What’s something that’s better left in the past?
There’s this idea that comes up from time to time that we don’t have a food culture here. But what I think is that we just haven’t talked about it enough and really defined it. Our food culture is vibrant, awesome and central to how we live and understand our relationship to this place, it’s hidden in plain sight. We are masters of wild food gathering, preservation and preparation. We are beasts at provisioning and pantry-building. My hope is that in restaurant kitchens we’ll eventually see less of the practice of mimicking dishes from the Lower 48 and more really leaning into and exploring what we have here .There is, for example, this amazing high-brow wild food/low-brow shelf stable thing that happens in home kitchens — see, like, fresh salmon rolled in Dijon and butter and saltine crumbs — and I’d love to see that come across on restaurant menus more. I’d also love for big, non-ethnic restaurants in Anchorage to take more notice of our diverse community. People who eat in this city know that you can get everything from injera to goat curry to banchan to menudo to pancit. Restaurant kitchens in Anchorage are actually really diverse places, but why don’t influences from, say, for example, the Philippines, show up on menus more? Immigrants from Asia especially have influenced how Alaskans eat for a century. I’d like to see us own and integrate those foods more on restaurant menus, to help really articulate and reflect how Alaska eats.

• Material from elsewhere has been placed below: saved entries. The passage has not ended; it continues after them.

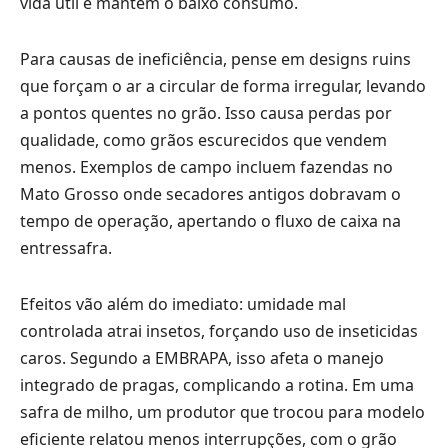
vida útil e mantém o baixo consumo.
Para causas de ineficiência, pense em designs ruins
que forçam o ar a circular de forma irregular, levando
a pontos quentes no grão. Isso causa perdas por
qualidade, como grãos escurecidos que vendem
menos. Exemplos de campo incluem fazendas no
Mato Grosso onde secadores antigos dobravam o
tempo de operação, apertando o fluxo de caixa na
entressafra.
Efeitos vão além do imediato: umidade mal
controlada atrai insetos, forçando uso de inseticidas
caros. Segundo a EMBRAPA, isso afeta o manejo
integrado de pragas, complicando a rotina. Em uma
safra de milho, um produtor que trocou para modelo
eficiente relatou menos interrupções, com o grão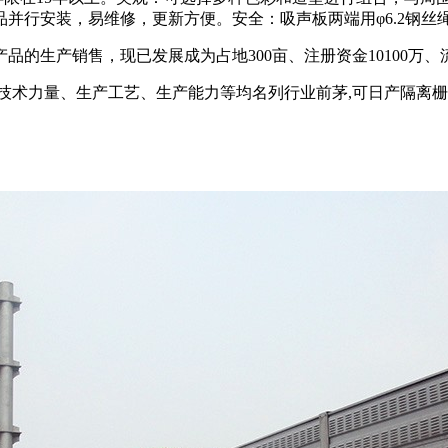
并行安装，易维修，更新方便。安全：吸声板两端用φ6.2钢丝
产品的生产销售，现已发展成为占地300亩、注册资金10100万
技术力量、生产工艺、生产能力等均名列行业前茅,可日产隔离栅1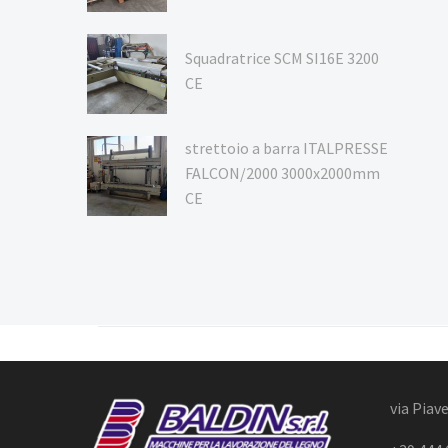
Squadratrice SCM SI16E 3200
CE
strettoio a barra ITALPRESSE
FALCON/2000 3000x2000mm
CE
via Piave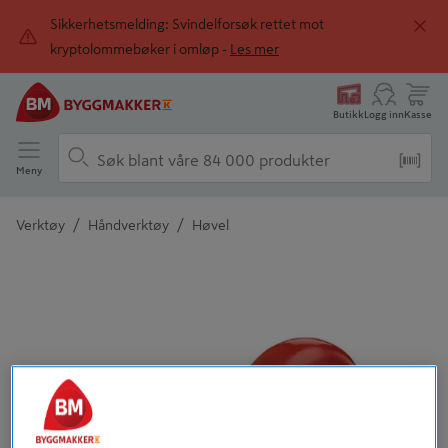
Sikkerhetsmelding: Svindelforsøk rettet mot
kryptolommebøker i omløp -
Les mer
Butikk
Logg inn
Kasse
Meny
/
/
Verktøy
Håndverktøy
Høvel
Detaljert beskrivelse finnes i produktbeskrivelsen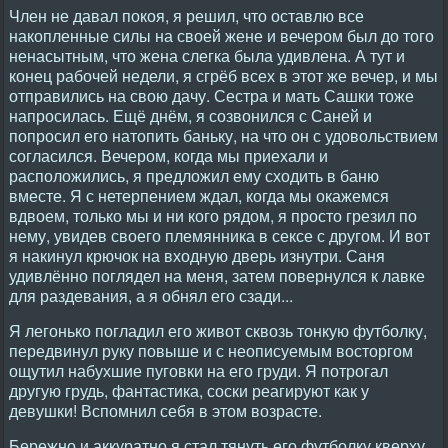
Член не давал покоя, я решил, что оставлю все
накопленные силы на своей жене и вечером был до того
ненасытным, что жена слегка была удивлена. А тут и
конец рабочей недели, я сгрёб всех в этот же вечер, и мы
отправились на свою дачу. Сестра и мать Сашки тоже
напросилась. Ещё днём, я созвонился с Саней и
попросил его натопить баньку, на что он с удовольствием
согласился. Вечером, когда мы приехали и
расположились, я предложил ему сходить в баню
вместе. Я с нетерпением ждал, когда мы окажемся
вдвоем, только мы и ни кого рядом, я просто грезил по
нему, увидев своего племянника в сексе с другом. И вот
я накинул крючок на входную дверь изнутри. Саня
удивлённо поглядел на меня, затем повернулся к лавке
для раздевания, а я обнял его сзади...
Я легонько погладил его живот сквозь тонкую футболку,
передвинул руку повыше и с неописуемым восторгом
ощутил набухшие пуговки на его груди. Я потрогал
другую грудь, фантастика, соски реагируют как у
девушки! Вспомнил себя в этом возрасте.
Бережно и аккуратно я стал тянуть его футболку кверху,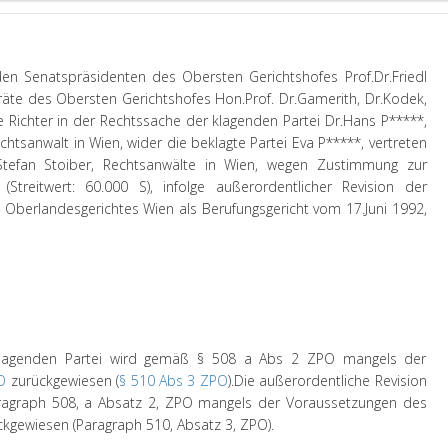
en Senatspräsidenten des Obersten Gerichtshofes Prof.Dr.Friedl
räte des Obersten Gerichtshofes Hon.Prof. Dr.Gamerith, Dr.Kodek,
re Richter in der Rechtssache der klagenden Partei Dr.Hans P*****,
htsanwalt in Wien, wider die beklagte Partei Eva P*****, vertreten
Stefan Stoiber, Rechtsanwälte in Wien, wegen Zustimmung zur
Streitwert: 60.000 S), infolge außerordentlicher Revision der
s Oberlandesgerichtes Wien als Berufungsgericht vom 17.Juni 1992,
 klagenden Partei wird gemäß § 508 a Abs 2 ZPO mangels der
O
zurückgewiesen (
§ 510 Abs 3 ZPO
).
Die außerordentliche Revision
ragraph 508, a Absatz 2, ZPO mangels der Voraussetzungen des
ckgewiesen (Paragraph 510, Absatz 3, ZPO).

“The Whale and the Cupcake: Stories of Subsistence, Longing, and Community in Alaska,” produced in collaboration with the Anchorage Museum and published by University of Washington Press, is available now at the Anchorage Museum store and on the store website. It can also be pre-ordered at national booksellers like Amazon for delivery mid-December and will be available in bookstores nationwide by January. O’Malley will be signing books at a release party on Friday at the Anchorage Museum at 6:30 p.m.